The hourlong show shoehorns a lot of action and storyline into more than 30 scenes, with flashbacks, flash-forwards, and flashes to the left and the right that can be so swift that you feel as if you’re doing the Cupid Shuffle. There’s no Candy Crushing or email checking while watching this one—you must pay rapt attention to every scene, since, even in the moments without dialogue, the show wastes no seconds revealing a new piece of this complicated puzzle (think Lost again, another magically divine show that played with our heads and our hearts).
For example, flash back to Wes Gibbins in the woods with fellow murderers the same night of the pep rally. Having retrieved the statue—and presumed murder weapon—he’s less wide-eyed naivete and more take charge, and we can’t help wondering what prompted this newfound assertiveness. He flips a coin, with heads deciding they go back and get the body and tails deciding against that move. Tails it is—but he says heads, another hint that Gibbins has some investment that’s yet to be revealed to viewers.
Trouble in Paradise
We cut to Annalise at the kitchen table peering at the Philadelphia Dispatch, with a headline that blares “Water Tank Death: Accident or Murder” and a picture of the young woman Lila Stangard, the same girl whose face was plastered on a billboard last episode. We momentarily wondered if she was the one rolled up in the carpet but quickly realized it was the hubby.

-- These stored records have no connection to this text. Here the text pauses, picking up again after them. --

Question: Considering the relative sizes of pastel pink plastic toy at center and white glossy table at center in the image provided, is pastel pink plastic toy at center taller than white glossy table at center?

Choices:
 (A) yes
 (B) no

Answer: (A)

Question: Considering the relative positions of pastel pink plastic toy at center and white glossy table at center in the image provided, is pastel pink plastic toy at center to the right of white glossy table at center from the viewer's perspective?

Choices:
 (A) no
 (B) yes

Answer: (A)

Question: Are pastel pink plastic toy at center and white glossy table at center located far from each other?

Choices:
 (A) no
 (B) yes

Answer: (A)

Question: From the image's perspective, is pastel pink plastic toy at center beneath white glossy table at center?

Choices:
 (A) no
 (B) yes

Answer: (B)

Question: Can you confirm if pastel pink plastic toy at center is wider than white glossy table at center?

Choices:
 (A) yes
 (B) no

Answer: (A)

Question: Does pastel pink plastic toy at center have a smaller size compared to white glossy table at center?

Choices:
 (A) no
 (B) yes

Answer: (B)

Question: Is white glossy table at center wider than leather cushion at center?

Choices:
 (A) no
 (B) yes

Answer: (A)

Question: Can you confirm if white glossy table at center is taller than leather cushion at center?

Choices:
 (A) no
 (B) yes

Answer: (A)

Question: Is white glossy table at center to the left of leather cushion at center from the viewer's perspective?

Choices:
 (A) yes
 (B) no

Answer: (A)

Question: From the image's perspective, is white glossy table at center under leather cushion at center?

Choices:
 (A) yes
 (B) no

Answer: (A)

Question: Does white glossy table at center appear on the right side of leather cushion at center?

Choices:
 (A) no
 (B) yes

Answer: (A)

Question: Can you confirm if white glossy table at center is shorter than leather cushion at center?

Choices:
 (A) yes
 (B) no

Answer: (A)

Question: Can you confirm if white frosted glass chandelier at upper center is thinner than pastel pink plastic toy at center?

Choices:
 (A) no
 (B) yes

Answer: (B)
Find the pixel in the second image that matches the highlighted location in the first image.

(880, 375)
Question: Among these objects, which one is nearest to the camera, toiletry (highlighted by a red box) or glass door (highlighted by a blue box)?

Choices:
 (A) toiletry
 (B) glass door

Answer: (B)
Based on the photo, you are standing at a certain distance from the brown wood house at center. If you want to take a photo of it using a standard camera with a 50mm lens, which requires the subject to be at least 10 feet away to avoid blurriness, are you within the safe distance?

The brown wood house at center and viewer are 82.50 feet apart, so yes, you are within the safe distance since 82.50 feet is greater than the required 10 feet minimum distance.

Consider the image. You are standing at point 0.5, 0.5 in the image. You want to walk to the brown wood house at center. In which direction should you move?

We can tell there’s a little tension in the air between Annalise and her husband and soon learn that Lila was, in fact, Sam’s student before she died. We catch a strong whiff of deception in the air and soon learn that lying will be an ongoing theme throughout the episode.
“The question that I’m asked most often as a defense attorney is if I can tell if my clients are innocent or guilty. My answer is always the same: I don’t care. And that doesn’t make me heartless, though that could be up for debate,” Annalise says to her class in the next scene while pacing back and forth. “But that’s because they’re all the same, they all lie and that makes them unknowable.”
We learn that Sam has cheated on her in the past, which is why she dives into his phone every chance she gets to see if there was a more than student-teacher connection with Lila, and she begins to suspect that he had something to do with Lila’s death. Never mind the fact that her boyfriend has dumped her after she blackmailed him on the stand, leaving her looking like a kid whose ice cream got knocked over on the playground as he walks away.
The Hunter
We were all shocked when we realized how Annalise ultimately solved the case of the episode, that of Max St. Vincent, who was found not guilty of murdering his first wife years ago in Switzerland. The defense for his current case? His knowledge of how to kill, as evidenced by the many mounted heads that adorn the walls of his expansive Philly mansion.
He copped to killing his first wife—knowing that he couldn’t be tried again—in a much more “humane” and clean fashion, while the 16 slices that his second wife, Marjorie, received were much sloppier and unskilled. It was cute seeing the knowing smile spread across Annalise’s face as she listened to Wes earnestly give the “Eloise killed Marjorie” theory that she’d already arrived at. (Turns out Max’s daughter, Eloise, killed her stepmother to try to frame her dad.) It was very much a Mr. Miyagi and Danielson moment.
Our Only Issue
The biggest problem with the show? Not being able to binge-watch to see how it all unfolds. But even though How to Get Away With Murder boasted the highest viewership in DVR history—that’s how you know this show is good—right out of the gate, it joins the elite ranks of prime-time-television shows that have us going back to original, destination TV. We’re willing to wait week to week to find out “whodunit,” which is hard to do in this immediate-gratification era of marathon TV and Netflix.
The other slightly big—but not big enough to stop us from watching—problem is the flashy-flashness of all the flashbacks. This show has more flashbacks than a 1980s music video and at times can have you feeling as if you’re watching “lost” in more ways than one.